Op basis van het BOOM-rapport (blz. 18, tabel 5) gaat het hof uit van een investering van € 3.000,00 per kweekruimte van ten hoogste 199 planten. Voor beide kweekruimtes hanteert het hof derhalve een totaal investeringsbedrag van 2 x € 3.000,00 = € 6.000,00. Het aandeel van de verdachte in de investeringskosten schat het hof gelet op het bovenstaande derhalve op de helft van € 6000,00, te weten
€ 3000,00.
Gelet op bovenstaande stelt het hof het bedrag waarop het wederrechtelijk verkregen voordeel wordt geschat vast op € 14.201,02 - € 3.000,00 =
€ 11.201,03.
Overschrijding redelijke termijn
Het hof heeft vastgesteld dat de redelijke termijn als bedoeld in artikel 6, eerste lid, van het Europees Verdrag voor de bescherming van de Rechten van de Mens en de fundamentele vrijheden ten aanzien van de inzendtermijn in hoger beroep is overschreden.

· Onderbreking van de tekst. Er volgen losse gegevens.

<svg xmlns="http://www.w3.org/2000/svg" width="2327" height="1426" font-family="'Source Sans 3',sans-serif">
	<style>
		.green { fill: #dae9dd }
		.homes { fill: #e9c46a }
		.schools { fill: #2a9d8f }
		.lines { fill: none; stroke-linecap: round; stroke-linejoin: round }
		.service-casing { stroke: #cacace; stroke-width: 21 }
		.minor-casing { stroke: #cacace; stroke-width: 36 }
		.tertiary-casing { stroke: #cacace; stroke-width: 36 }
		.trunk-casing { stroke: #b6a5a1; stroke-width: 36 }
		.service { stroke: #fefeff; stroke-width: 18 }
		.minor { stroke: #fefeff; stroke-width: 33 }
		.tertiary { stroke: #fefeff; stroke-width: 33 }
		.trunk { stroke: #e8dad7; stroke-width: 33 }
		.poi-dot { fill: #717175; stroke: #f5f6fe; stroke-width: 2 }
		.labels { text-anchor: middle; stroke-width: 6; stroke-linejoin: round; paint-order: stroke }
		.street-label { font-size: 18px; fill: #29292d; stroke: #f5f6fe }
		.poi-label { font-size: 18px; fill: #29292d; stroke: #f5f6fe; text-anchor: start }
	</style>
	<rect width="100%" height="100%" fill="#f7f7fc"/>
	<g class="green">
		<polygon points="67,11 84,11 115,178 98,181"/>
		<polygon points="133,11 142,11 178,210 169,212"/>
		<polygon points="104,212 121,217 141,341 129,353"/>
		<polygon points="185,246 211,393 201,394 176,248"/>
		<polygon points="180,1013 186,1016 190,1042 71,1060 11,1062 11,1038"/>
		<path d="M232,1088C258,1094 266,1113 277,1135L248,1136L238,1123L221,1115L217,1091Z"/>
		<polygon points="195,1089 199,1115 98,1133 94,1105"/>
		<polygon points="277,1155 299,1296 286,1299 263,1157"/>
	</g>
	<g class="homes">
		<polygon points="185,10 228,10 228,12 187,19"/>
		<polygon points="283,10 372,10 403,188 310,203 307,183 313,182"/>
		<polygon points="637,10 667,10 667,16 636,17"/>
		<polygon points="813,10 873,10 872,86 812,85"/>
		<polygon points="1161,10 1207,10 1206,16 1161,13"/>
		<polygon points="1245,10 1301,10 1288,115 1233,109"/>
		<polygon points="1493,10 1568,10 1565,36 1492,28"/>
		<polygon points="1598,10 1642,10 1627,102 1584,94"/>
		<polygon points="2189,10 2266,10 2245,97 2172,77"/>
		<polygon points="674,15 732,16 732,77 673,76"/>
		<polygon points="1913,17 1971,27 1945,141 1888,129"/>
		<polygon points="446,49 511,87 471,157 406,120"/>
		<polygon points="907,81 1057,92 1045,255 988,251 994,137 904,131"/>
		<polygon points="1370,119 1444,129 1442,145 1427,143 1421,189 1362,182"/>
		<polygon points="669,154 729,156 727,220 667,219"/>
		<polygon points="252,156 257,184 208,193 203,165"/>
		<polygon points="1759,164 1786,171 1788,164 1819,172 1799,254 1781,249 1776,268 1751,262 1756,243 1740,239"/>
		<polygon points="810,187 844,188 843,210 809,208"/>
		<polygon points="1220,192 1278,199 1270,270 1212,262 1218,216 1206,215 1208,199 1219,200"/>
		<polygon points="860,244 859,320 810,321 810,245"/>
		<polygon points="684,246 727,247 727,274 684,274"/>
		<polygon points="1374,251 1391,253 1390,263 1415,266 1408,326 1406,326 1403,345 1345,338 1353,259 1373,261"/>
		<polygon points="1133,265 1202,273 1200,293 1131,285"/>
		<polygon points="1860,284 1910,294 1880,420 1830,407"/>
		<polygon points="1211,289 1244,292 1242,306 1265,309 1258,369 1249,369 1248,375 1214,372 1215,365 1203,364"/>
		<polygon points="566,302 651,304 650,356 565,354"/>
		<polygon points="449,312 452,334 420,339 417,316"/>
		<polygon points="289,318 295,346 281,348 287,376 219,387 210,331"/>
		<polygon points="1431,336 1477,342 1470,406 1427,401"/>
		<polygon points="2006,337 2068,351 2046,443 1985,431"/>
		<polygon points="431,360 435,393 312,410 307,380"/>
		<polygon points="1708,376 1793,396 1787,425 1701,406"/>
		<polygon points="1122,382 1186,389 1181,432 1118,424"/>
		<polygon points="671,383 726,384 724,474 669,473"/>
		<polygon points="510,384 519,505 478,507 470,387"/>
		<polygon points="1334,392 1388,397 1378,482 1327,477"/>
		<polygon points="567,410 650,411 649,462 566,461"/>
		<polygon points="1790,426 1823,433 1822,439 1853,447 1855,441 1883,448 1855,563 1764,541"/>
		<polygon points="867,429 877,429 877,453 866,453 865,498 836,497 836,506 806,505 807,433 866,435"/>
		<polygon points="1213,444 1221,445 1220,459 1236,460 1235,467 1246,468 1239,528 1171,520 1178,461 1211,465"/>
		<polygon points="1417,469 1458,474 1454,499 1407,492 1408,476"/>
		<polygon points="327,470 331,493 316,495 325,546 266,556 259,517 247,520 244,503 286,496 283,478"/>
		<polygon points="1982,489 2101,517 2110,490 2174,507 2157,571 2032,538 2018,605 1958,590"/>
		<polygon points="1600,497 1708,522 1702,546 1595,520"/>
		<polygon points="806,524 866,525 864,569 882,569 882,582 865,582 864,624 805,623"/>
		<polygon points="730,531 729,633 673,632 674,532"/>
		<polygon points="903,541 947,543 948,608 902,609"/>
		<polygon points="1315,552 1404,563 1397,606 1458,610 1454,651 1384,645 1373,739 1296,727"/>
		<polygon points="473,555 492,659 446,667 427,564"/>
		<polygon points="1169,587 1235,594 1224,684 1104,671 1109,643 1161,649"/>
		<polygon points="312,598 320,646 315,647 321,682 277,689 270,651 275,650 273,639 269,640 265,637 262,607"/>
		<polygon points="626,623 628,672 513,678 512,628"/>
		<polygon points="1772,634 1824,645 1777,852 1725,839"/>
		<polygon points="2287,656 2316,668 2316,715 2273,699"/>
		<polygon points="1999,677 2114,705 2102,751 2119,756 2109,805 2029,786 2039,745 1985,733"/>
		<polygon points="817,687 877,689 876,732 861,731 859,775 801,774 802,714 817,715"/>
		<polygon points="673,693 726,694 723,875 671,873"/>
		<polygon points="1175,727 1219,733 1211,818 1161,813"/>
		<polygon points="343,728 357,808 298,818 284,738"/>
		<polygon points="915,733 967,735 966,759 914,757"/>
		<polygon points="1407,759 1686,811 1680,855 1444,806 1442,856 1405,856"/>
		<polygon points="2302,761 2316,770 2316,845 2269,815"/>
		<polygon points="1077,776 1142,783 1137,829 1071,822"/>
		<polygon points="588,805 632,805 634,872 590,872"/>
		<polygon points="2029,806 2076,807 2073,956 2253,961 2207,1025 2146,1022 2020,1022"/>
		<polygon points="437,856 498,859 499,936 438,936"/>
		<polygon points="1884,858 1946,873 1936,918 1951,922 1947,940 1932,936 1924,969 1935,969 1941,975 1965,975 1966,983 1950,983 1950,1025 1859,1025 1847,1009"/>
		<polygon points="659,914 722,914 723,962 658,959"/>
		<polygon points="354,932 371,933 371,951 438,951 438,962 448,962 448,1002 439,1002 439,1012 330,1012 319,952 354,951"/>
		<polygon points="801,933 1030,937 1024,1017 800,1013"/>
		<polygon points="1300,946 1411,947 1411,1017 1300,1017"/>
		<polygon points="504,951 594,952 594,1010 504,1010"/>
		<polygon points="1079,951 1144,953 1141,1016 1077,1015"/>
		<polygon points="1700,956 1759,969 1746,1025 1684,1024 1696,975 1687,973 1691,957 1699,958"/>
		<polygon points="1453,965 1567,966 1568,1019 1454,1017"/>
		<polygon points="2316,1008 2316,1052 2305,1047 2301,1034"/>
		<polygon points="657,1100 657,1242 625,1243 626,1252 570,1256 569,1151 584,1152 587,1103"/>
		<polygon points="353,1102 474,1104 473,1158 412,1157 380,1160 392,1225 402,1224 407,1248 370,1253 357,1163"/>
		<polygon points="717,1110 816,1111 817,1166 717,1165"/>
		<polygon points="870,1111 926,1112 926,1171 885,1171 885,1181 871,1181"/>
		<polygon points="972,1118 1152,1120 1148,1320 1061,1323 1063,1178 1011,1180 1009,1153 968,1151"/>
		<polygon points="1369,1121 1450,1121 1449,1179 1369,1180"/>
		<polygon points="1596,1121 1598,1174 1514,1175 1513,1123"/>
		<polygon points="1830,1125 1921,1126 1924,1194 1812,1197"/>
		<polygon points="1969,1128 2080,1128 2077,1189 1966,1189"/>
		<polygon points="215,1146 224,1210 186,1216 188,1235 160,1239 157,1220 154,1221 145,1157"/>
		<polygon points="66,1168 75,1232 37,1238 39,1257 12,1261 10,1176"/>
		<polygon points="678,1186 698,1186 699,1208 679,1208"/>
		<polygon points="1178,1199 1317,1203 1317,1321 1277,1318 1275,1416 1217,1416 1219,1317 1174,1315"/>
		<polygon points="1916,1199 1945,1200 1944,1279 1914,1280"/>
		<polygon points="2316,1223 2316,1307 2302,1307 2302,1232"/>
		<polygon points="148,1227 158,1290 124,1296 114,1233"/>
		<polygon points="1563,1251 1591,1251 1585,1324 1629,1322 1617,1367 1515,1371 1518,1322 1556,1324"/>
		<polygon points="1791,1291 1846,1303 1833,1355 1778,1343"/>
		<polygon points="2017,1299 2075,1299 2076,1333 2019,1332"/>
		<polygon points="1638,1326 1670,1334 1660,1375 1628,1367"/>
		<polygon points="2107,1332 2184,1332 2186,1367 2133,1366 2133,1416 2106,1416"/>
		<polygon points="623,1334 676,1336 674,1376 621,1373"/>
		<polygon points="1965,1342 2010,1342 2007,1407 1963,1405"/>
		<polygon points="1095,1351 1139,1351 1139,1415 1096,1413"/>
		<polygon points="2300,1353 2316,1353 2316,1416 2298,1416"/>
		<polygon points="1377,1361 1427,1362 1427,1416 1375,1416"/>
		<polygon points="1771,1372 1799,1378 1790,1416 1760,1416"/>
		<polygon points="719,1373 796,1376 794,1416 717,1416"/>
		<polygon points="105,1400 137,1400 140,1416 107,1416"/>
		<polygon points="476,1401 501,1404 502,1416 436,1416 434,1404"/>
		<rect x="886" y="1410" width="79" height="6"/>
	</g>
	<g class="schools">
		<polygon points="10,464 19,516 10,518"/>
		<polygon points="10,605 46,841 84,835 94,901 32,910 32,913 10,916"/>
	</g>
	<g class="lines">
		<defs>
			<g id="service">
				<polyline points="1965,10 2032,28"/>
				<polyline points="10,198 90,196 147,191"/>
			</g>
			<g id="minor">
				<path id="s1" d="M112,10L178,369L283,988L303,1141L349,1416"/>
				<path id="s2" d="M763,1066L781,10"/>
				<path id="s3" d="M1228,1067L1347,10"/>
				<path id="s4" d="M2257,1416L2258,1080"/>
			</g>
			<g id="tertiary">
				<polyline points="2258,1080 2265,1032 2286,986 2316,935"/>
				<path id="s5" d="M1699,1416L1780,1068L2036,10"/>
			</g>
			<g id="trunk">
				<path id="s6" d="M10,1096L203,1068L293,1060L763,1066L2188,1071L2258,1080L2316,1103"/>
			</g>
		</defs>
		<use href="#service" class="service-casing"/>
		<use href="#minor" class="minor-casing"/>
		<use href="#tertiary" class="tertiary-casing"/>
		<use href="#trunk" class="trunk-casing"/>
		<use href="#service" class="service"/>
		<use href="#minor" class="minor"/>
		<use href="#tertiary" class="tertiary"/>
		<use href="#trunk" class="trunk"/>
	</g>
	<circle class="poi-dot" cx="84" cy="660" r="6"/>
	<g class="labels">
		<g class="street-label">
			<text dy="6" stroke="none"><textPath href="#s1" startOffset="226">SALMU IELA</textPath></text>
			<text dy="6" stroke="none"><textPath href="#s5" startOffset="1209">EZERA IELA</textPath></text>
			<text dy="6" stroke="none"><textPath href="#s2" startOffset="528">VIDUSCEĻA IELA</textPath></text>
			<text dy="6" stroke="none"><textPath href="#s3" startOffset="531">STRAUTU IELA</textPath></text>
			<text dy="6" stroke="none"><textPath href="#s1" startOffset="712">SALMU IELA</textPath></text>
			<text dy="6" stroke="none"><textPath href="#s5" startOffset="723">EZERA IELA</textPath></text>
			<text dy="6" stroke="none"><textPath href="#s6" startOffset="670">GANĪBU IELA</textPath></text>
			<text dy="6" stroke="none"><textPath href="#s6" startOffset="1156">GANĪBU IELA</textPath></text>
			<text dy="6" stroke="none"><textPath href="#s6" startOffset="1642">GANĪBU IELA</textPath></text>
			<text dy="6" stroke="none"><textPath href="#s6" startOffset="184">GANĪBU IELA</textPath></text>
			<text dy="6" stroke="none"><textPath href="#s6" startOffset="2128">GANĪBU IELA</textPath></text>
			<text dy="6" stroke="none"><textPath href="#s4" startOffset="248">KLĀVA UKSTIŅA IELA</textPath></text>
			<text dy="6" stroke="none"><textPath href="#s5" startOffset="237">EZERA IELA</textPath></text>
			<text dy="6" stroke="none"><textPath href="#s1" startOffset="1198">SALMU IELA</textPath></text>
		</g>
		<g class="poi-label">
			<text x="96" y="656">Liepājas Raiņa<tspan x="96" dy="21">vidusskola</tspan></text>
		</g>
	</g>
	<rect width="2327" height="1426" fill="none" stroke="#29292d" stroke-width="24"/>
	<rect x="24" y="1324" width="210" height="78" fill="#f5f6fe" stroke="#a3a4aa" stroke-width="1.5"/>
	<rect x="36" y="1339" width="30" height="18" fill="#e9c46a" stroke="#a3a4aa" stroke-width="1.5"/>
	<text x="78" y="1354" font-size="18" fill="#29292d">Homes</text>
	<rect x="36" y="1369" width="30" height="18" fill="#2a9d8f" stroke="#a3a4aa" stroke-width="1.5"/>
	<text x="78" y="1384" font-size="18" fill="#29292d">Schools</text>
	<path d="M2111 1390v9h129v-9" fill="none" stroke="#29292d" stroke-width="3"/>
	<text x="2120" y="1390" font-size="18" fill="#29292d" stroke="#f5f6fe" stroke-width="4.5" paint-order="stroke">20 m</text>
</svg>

Als uitgangspunt heeft immers – met betrekking tot onderhavige zaak - te gelden dat sprake is van overschrijding van de redelijke termijn indien de stukken van het geding meer dan acht maanden na het instellen van het hoger beroep ter griffie van de appelrechter zijn binnengekomen. Namens de betrokkene is op 3 juni 2019 tijdig hoger beroep ingesteld tegen het ontnemingsvonnis waarvan beroep van 27 juni 2018. Het dossier is op 7 september 2020 bij het hof binnengekomen. De inzendtermijn van 8 maanden na het instellen van het hoger beroep is derhalve met ruim 7 maanden overschreden. Voorts constateert het hof dat de behandeling van de zaak in hoger beroep niet binnen twee jaar na het instellen van het hoger beroep is afgerond met een eindarrest.
Het hof is, gelet op genoemd procesverloop, van oordeel dat de behandeling van de zaak in hoger beroep niet binnen een redelijke termijn heeft plaatsgevonden. Het hof zal derhalve de betalingsverplichting matigen met 10%.
Vaststelling van de betalingsverplichting
Het hof zal de betrokkene – na korting in verband met de overschrijding van de redelijke termijn en na afronding in het voordeel van de betrokkene – verplichten tot betaling aan de Staat van een bedrag van
€ 10.000,-.
Toepasselijk wettelijk voorschrift
Het hof heeft gelet op artikel 36e van het Wetboek van Strafrecht.

BESLISSING

Het hof:
Vernietigt het vonnis waarvan beroep en doet opnieuw recht:
Stelt het bedrag waarop het door de betrokkene wederrechtelijk verkregen voordeel wordt geschat vast op een bedrag van
€ 11.201,03 (elfduizend tweehonderdéén euro en drie cent).
Legt de betrokkene de verplichting op tot
betaling aan de Staatter ontneming van het wederrechtelijk verkregen voordeel een bedrag van
€ 10.000,00 (tienduizend euro).
Bepaalt de duur van de gijzeling die ten hoogste kan worden gevorderd op 200 dagen.
Dit arrest is gewezen door mr. A.M.P. Gaakeer, mr. L.A. Pit en mr. M.A.C.L.M. Bonn, in bijzijn van de griffier mr. P.M. Smit.
Het is uitgesproken op de openbare terechtzitting van het hof van 16 november 2021.
Mr. M.A.C.L.M. Bonn is buiten staat dit arrest te ondertekenen.